What you should do ->
Copy the lines exactly, beginning with the first line of the records and continuing through the line that contains "itions, d'affiner son".

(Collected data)
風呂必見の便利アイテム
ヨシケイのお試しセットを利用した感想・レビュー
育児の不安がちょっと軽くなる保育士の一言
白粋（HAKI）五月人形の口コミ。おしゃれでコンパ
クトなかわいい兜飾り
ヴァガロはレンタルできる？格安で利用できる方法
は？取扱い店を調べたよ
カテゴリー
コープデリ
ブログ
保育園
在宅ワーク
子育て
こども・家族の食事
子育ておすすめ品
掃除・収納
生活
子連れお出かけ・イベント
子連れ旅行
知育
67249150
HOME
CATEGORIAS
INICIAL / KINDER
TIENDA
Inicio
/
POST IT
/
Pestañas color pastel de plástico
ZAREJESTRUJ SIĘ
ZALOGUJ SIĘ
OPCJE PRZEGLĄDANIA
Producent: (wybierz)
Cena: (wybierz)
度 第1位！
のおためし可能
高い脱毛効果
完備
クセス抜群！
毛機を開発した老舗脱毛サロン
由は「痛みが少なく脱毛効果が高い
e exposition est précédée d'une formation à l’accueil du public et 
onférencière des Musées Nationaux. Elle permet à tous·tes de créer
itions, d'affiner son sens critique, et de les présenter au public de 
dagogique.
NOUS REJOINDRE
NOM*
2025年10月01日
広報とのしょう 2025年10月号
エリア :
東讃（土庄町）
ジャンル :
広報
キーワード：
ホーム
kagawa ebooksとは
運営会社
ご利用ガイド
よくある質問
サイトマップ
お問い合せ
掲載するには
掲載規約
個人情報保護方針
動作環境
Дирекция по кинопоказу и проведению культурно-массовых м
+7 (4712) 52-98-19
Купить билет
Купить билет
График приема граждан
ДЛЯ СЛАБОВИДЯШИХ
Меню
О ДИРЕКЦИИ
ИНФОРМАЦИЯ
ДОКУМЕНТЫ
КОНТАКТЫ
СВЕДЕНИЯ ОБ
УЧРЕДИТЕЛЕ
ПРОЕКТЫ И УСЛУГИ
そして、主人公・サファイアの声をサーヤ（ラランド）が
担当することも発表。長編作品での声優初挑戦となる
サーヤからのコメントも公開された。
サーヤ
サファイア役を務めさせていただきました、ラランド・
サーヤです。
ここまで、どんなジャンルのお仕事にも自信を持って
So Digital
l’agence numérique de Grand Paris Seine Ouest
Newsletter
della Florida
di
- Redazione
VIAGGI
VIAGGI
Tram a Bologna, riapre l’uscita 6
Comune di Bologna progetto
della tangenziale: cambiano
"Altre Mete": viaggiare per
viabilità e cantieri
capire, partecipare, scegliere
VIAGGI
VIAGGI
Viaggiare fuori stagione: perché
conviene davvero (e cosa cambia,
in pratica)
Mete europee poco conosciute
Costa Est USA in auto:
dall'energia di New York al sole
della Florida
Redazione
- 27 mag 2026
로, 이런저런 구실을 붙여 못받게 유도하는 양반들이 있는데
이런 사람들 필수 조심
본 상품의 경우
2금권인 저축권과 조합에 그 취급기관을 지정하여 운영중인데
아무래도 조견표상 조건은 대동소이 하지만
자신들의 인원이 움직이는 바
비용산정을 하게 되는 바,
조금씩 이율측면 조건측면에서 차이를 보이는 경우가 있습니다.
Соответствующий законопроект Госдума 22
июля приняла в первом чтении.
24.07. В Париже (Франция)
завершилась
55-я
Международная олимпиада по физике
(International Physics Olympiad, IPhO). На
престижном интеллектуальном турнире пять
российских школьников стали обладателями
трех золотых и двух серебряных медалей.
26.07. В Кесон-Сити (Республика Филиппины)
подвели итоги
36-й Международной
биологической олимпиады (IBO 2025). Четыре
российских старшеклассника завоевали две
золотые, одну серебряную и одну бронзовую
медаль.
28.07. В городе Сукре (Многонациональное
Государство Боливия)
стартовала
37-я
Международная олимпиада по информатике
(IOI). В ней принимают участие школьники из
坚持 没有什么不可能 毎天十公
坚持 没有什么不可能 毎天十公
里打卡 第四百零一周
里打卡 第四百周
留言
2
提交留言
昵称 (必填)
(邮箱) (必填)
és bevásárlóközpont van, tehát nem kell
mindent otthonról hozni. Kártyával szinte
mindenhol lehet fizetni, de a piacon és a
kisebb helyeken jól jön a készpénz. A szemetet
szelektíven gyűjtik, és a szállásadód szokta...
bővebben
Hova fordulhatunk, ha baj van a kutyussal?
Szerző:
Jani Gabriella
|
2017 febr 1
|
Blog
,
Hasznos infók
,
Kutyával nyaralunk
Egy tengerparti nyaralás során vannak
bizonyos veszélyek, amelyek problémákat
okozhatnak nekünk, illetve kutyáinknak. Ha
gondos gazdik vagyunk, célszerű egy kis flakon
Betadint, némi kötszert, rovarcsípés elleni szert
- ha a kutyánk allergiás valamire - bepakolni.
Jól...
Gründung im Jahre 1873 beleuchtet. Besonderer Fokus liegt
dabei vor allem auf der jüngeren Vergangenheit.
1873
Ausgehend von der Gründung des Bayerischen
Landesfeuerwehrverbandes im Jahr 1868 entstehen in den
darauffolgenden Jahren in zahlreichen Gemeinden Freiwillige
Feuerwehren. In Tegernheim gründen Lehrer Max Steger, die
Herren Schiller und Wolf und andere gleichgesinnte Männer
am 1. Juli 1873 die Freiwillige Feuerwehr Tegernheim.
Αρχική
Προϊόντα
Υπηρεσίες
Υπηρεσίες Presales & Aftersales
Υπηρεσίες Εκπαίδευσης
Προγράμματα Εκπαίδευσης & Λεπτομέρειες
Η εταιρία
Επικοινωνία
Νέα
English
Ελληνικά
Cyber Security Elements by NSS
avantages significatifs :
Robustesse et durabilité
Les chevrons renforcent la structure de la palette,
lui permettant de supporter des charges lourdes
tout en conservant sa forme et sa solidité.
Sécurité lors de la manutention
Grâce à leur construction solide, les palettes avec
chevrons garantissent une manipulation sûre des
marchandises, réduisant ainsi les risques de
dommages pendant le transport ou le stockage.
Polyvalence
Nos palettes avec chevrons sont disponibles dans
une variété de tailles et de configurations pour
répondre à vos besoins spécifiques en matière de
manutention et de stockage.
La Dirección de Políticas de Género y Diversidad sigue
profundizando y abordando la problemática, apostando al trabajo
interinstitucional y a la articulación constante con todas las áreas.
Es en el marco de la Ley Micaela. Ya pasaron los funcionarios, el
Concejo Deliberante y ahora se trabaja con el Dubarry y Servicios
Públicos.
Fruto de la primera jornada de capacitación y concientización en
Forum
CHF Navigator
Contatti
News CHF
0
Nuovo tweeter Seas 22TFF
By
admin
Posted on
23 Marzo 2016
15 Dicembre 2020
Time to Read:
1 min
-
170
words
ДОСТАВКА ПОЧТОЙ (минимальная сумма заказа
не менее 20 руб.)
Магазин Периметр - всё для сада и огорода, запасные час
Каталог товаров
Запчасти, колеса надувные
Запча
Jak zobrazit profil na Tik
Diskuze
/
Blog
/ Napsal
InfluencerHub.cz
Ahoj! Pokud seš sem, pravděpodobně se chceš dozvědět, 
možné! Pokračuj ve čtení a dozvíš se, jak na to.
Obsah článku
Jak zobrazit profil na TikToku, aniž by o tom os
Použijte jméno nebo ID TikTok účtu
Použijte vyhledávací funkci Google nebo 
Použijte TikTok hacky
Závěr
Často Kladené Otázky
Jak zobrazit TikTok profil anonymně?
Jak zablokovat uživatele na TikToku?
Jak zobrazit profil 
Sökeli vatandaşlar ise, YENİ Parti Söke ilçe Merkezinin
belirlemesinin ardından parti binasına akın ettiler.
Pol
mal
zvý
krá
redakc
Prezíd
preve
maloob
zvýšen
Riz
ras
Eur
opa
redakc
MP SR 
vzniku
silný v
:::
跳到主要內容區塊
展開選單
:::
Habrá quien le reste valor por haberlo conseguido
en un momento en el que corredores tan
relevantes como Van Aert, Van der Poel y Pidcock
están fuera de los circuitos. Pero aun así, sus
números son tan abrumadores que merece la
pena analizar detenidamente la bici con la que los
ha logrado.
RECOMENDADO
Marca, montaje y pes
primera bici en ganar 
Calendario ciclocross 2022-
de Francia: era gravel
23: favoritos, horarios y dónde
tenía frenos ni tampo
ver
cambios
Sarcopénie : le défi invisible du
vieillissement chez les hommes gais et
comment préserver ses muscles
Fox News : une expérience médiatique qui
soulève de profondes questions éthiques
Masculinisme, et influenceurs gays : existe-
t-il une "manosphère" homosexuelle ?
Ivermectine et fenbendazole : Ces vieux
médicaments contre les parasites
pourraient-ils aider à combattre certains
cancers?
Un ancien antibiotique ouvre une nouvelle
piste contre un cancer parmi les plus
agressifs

Exercise answer ->
風呂必見の便利アイテム
ヨシケイのお試しセットを利用した感想・レビュー
育児の不安がちょっと軽くなる保育士の一言
白粋（HAKI）五月人形の口コミ。おしゃれでコンパ
クトなかわいい兜飾り
ヴァガロはレンタルできる？格安で利用できる方法
は？取扱い店を調べたよ
カテゴリー
コープデリ
ブログ
保育園
在宅ワーク
子育て
こども・家族の食事
子育ておすすめ品
掃除・収納
生活
子連れお出かけ・イベント
子連れ旅行
知育
67249150
HOME
CATEGORIAS
INICIAL / KINDER
TIENDA
Inicio
/
POST IT
/
Pestañas color pastel de plástico
ZAREJESTRUJ SIĘ
ZALOGUJ SIĘ
OPCJE PRZEGLĄDANIA
Producent: (wybierz)
Cena: (wybierz)
度 第1位！
のおためし可能
高い脱毛効果
完備
クセス抜群！
毛機を開発した老舗脱毛サロン
由は「痛みが少なく脱毛効果が高い
e exposition est précédée d'une formation à l’accueil du public et 
onférencière des Musées Nationaux. Elle permet à tous·tes de créer
itions, d'affiner son sens critique, et de les présenter au public de 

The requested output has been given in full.